A large number of financial institutions (FIs) have appointed chief data officers (CDOs) over the past couple of years. I know a few of them and while they come from a wide variety of backgrounds—some technical, some business, some ‘data geek’—they share a common belief that an organization’s data is one of its most important assets. They would like to be shaping their data agenda to help drive business growth, even business transformation. However, most of them find themselves fighting a rearguard action, focusing on the basics, laying fundamental foundations without which the ‘clever stuff’ is no more than a pipe dream.
Regulatory Focus on Data Governance
The agendas of conferences, seminars and webinars are dominated by topics covering the impact of regulatory change and the focus of regulators and regulations on data governance and data management.
You might want your data to become your most valuable asset, but first it needs to hold up to the scrutiny of regulators, tax authorities and courts of law.
- Banks have considerable work to do in response to BCBS Regulation 239 on risk aggregation and risk reporting.
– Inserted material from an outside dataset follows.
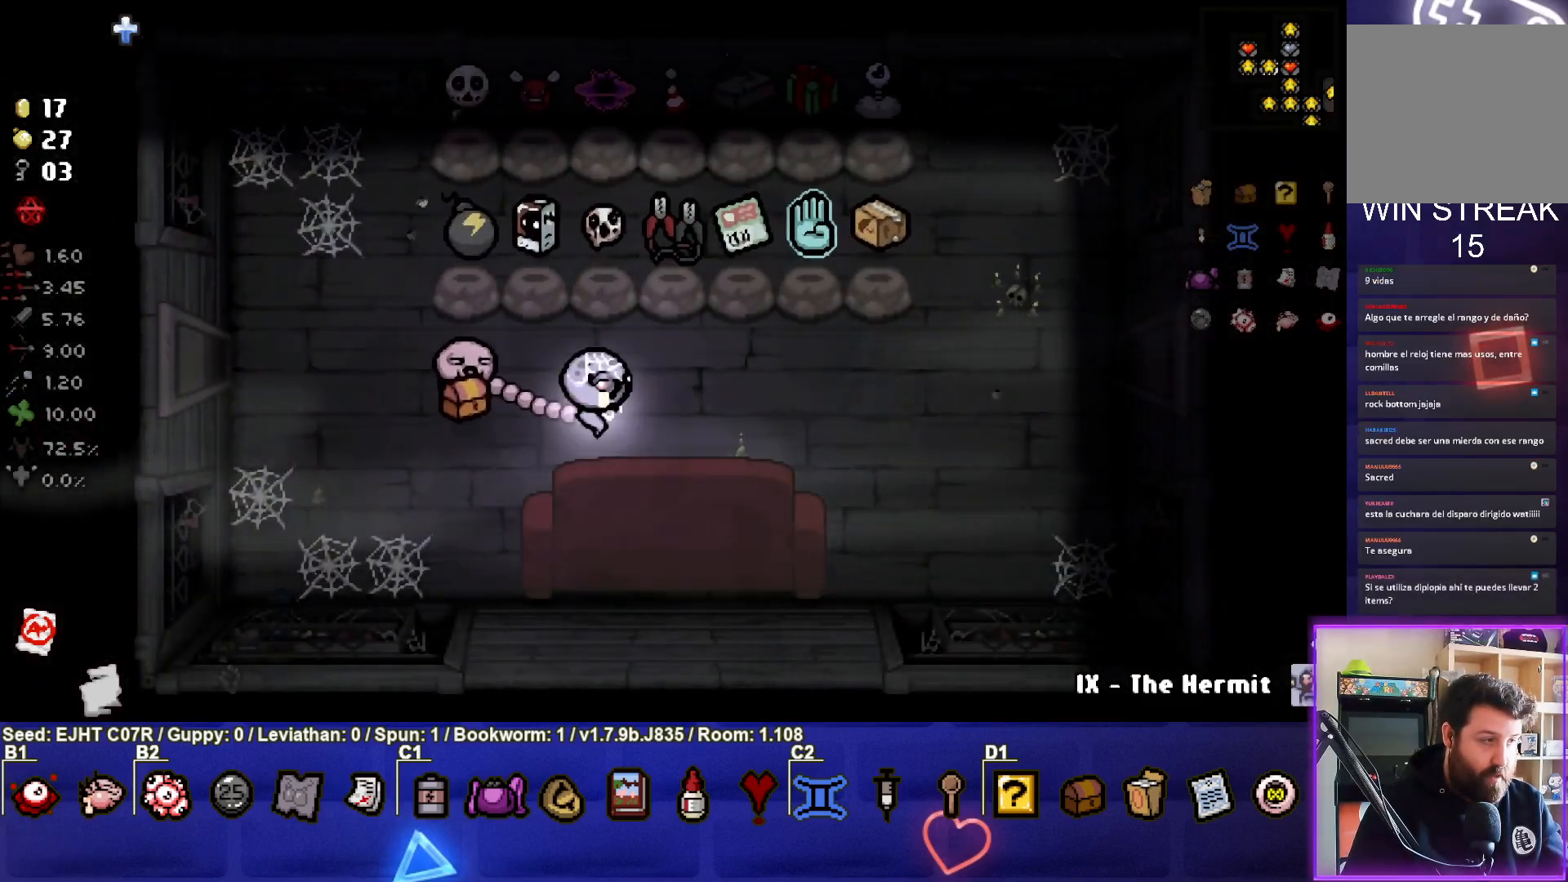
{"buttons": [], "left_stick": "right", "right_stick": "center", "events": [[100, "left_stick", "center"], [283, "left_stick", "right"]]}
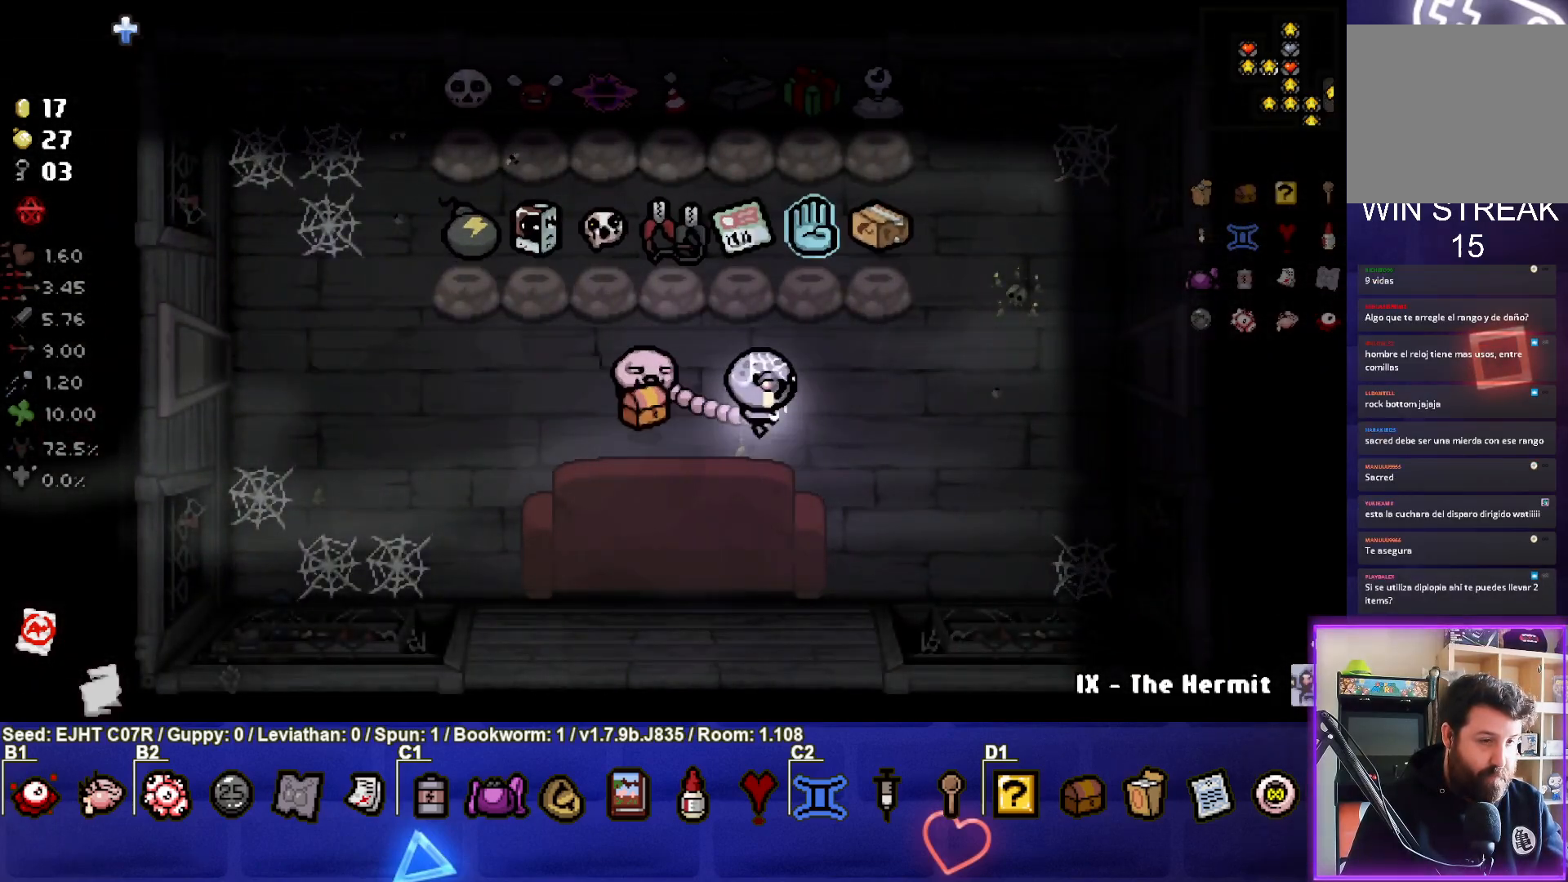
{"buttons": [], "left_stick": "up-right", "right_stick": "center", "events": [[400, "left_stick", "up-right"]]}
McKinsey notes that some of the principles laid down in this ‘set requirements that, in light of banks’ current capabilities, will be exceptionally challenging to meet.’
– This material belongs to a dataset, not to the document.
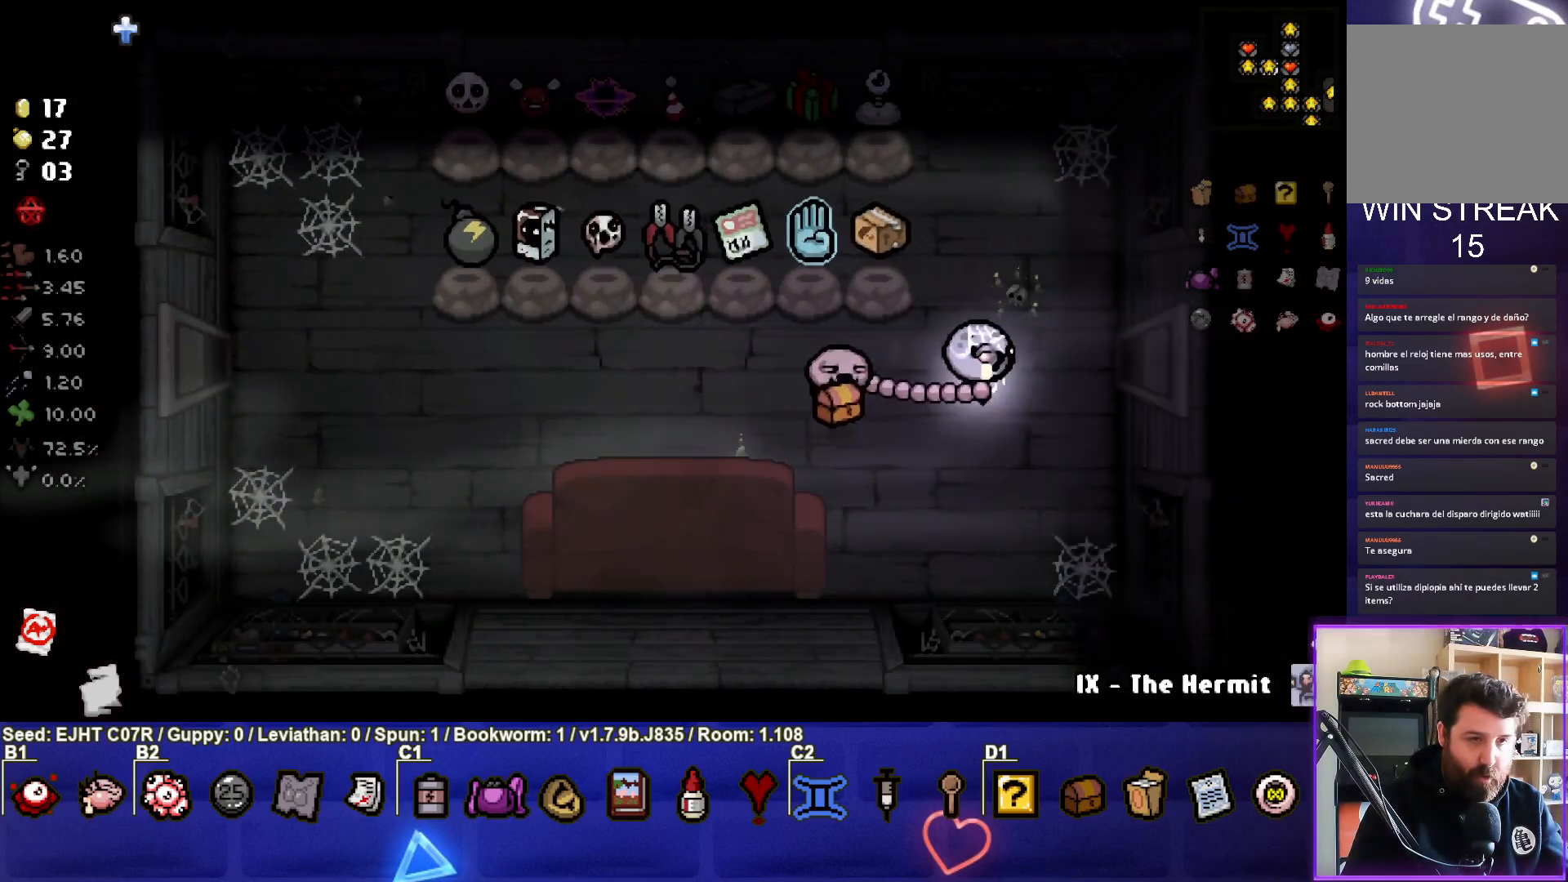
{"buttons": [], "left_stick": "center", "right_stick": "center", "events": [[50, "left_stick", "right"], [400, "left_stick", "center"]]}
- Asset managers and insurers are facing similar challenges to meet the demands of Solvency II. Pwc are advising ‘With so much of the Solvency II implementation project resting on the quality of the data, now is the time to make data a priority and get preparations on track.’
Few organizations of any complexity will historically have adopted a common approach to data across all areas of their business. The much-vaunted challenge of establishing a ‘single view of the customer’ is just one consequence of this.
Data Governance is Affecting Profitability
More significantly, the challenge of establishing an accurate view of an FI’s aggregate risk exposure—to clients, to market participants, to countries or currencies—is significant and the challenge of proving this accuracy to the satisfaction of an inquisitive regulator even more so. Data architectures and governance frameworks that are less than robust are starting to have a direct impact on the profitability of FIs. Not only do they have to invest precious resources in fixing this, they are likely to have to set aside a greater amount of capital if their regulator is not convinced that they are on top of their data.
The executives and board members of FIs should be aware that the efforts of their CDOs are not just to help keep the regulators at bay. Other ‘enforcers’ could come knocking.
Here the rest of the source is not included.